[25] For rapid and accurate determinations of this kind, advantage is taken of those methods of chemical analysis which are known as ‘titrations’ (volumetric analysis), and consist in measuring the volume of solutions of known strength required for the complete conversion of a given substance. Details respecting the theory and practice of titration, in which potassium permanganate is very frequently employed, must be looked for in works on analytical chemistry.
[26] The measurements of velocity and acceleration serve for determining the measure of forces in mechanics, but in that case the velocities are magnitudes of length or paths passed over in a unit of time. The velocity of chemical change embodies a conception of quite another kind. In the first place, the velocities of reactions are magnitudes of the masses which have entered into chemical transformations; in the second place, these velocities can only be relative quantities. Hence the conception of ‘velocity’ has quite a different meaning in chemistry from what it has in mechanics. Their only common factor is time. If dt be the increment of time and dx the quantity of a substance changed in this space of time, then the fraction (or quotient) dx/dt will express the rate of the reaction. The natural conclusion, come to both by Harcourt and Esson, and previously to them (1850) by Wilhelmj (who investigated the rate of conversion, or inversion, of sugar in its passage into glucose), consists in establishing that this velocity is proportional to the quantity of substances still unchanged—i.e. that dx/dt = C(A - x), where C is a constant coefficient of proportionality, and where A is the quantity of a substance taken for reaction at the moment when t = 0 and x = 0—that is, at the beginning of the experiment, from which the time t and quantity x of substance changed is counted. On integrating the preceding equation we obtain log(A/(A - x)) = kt, where k is a new constant, if we take ordinary (and not natural) logarithms. Hence, knowing A, x, and t, for each reaction, we find k, and it proves to be a constant quantity. Thus from the figures cited in the text for the reaction 2KMnO4 + 108C2H2O4 + 14MnSO4, it may be calculated that k = 0·0114; for example, t = 44, x = 68·4 (A = 100), whence kt = 0·5004 and k = 0·0114, (see also Chapter XIV., Note [3], and Chapter XVII., Note [25 bis]).
[27] The researches made by Hood, Van't Hoff, Ostwald, Warder, Menschutkin, Konovaloff, and others have a particular significance in this direction. Owing to the comparative novelty of this subject, and the absence of applicable as well as indubitable deductions, I consider it impossible to enter into this province of theoretical chemistry, although I am quite confident that its development should lead to very important results, especially in respect to chemical equilibria, for Van't Hoff has already shown that the limit of reaction in reversible reactions is determined by the attainment of equal velocities for the opposite reactions.
CHAPTER XXII
IRON, COBALT, AND NICKEL
Judging from the atomic weights, and the forms of the higher oxides of the elements already considered, it is easy to form an idea of the seven groups of the periodic system. Such are, for instance, the typical series Li, Be, B, C, N, O, F, or the third series, Na, Mg, Al, Si, P, S, Cl. The seven usual types of oxides from R2O to R2O7 correspond with them (Chapter [XV.]) The position of the eighth group is quite separate, and is determined by the fact that, as we have already seen, in each group of metals having a greater atomic weight than potassium a distinction ought to be made between the elements of the even and uneven series. The series of even elements, commencing with a strikingly alkaline element (potassium, rubidium, cæsium), together with the uneven series following it, and concluding with a haloid (chlorine, bromine, iodine), forms a large period, the properties of whose members repeat themselves in other similar periods. The elements of the eighth group are situated between the elements of the even series and the elements of the uneven series following them. And for this reason elements of the eighth group are found in the middle of each large period. The properties of the elements belonging to it, in many respects independent and striking, are shown with typical clearness in the case of iron, the well-known representative of this group.

────────────────

INSTRUCTION 1 |
In the chemistry excerpt, in what year did Wilhelmj conclude that reaction velocity is proportional to the quantity of substances still unchanged?
INSTRUCTION 2 |
From the chemistry excerpt, write out the part that opens with the words containing "[27] The researches" and closes with "the opposite reactions.", putting "physical chemistry" in place of "theoretical chemistry".
INSTRUCTION 3 |
Which researchers does note [27] of the chemistry excerpt name?

Stored records
────────────────

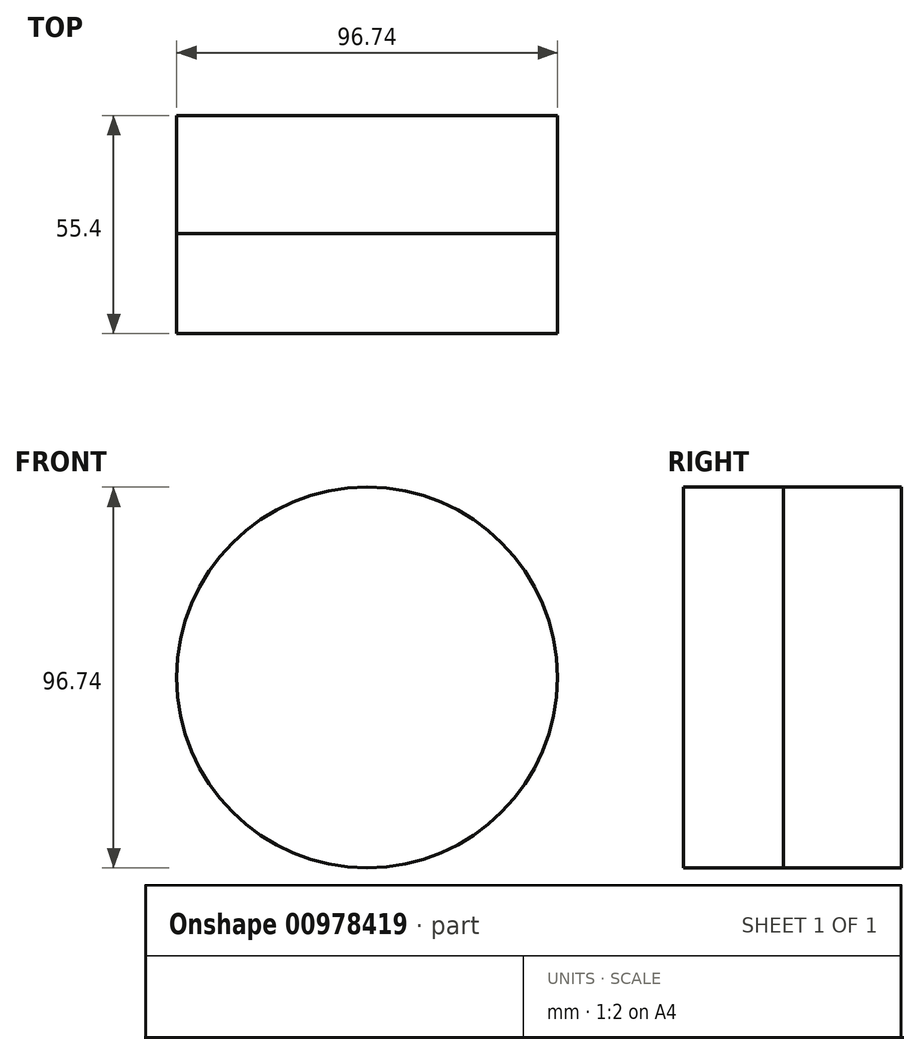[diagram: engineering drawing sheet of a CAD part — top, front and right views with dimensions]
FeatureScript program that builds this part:
annotation { "Feature Type Name" : "Feature", "Feature Type Description" : "" }
export const myFeature = defineFeature(function(context is Context, id is Id, definition is map)
    precondition{}
    {
        {
            var Q0;
            Q0=qCreatedBy(makeId("Front.planeOp"),FACE);
            var sketch = newSketch(context, id + "F0", { "sketchPlane" : qUnion([Q0])});
            skCircle(sketch, "E0", {"center": v(0, 0) * mm, "radius": 48.37 * mm});
            skSolve(sketch);
        }
        {
            var Q0;
            Q0=makeQuery(id+"F0.imprint","IMPRINT",FACE,{"disambiguationData":[TD([[makeQuery(id+"F0.imprint","IMPRINT",EDGE,{"derivedFrom":sQuery(id+"F0.wireOp",EDGE,"E0")}),1.0]])]});
            extrude(context, id + "F1", {"entities" : qUnion([Q0]), "depth" : 25.4 * mm, "offsetDistance" : 25.4 * mm});
        }
        {
            var Q0;
            Q0=makeQuery(id+"F1.opExtrude","CAP_FACE",FACE,{"disambiguationData":[OSD([sQuery(id+"F0.wireOp",EDGE,"E0")])],"isStart":true});
            extrude(context, id + "F2", {"entities" : qUnion([Q0]), "depth" : 30 * mm, "offsetDistance" : 25.4 * mm});
        }
    });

────────────────

TASK ANSWER 1 |
1850

TASK ANSWER 2 |
[27] The researches made by Hood, Van't Hoff, Ostwald, Warder, Menschutkin, Konovaloff, and others have a particular significance in this direction. Owing to the comparative novelty of this subject, and the absence of applicable as well as indubitable deductions, I consider it impossible to enter into this province of physical chemistry, although I am quite confident that its development should lead to very important results, especially in respect to chemical equilibria, for Van't Hoff has already shown that the limit of reaction in reversible reactions is determined by the attainment of equal velocities for the opposite reactions.

TASK ANSWER 3 |
Hood, Van't Hoff, Ostwald, Warder, Menschutkin, Konovaloff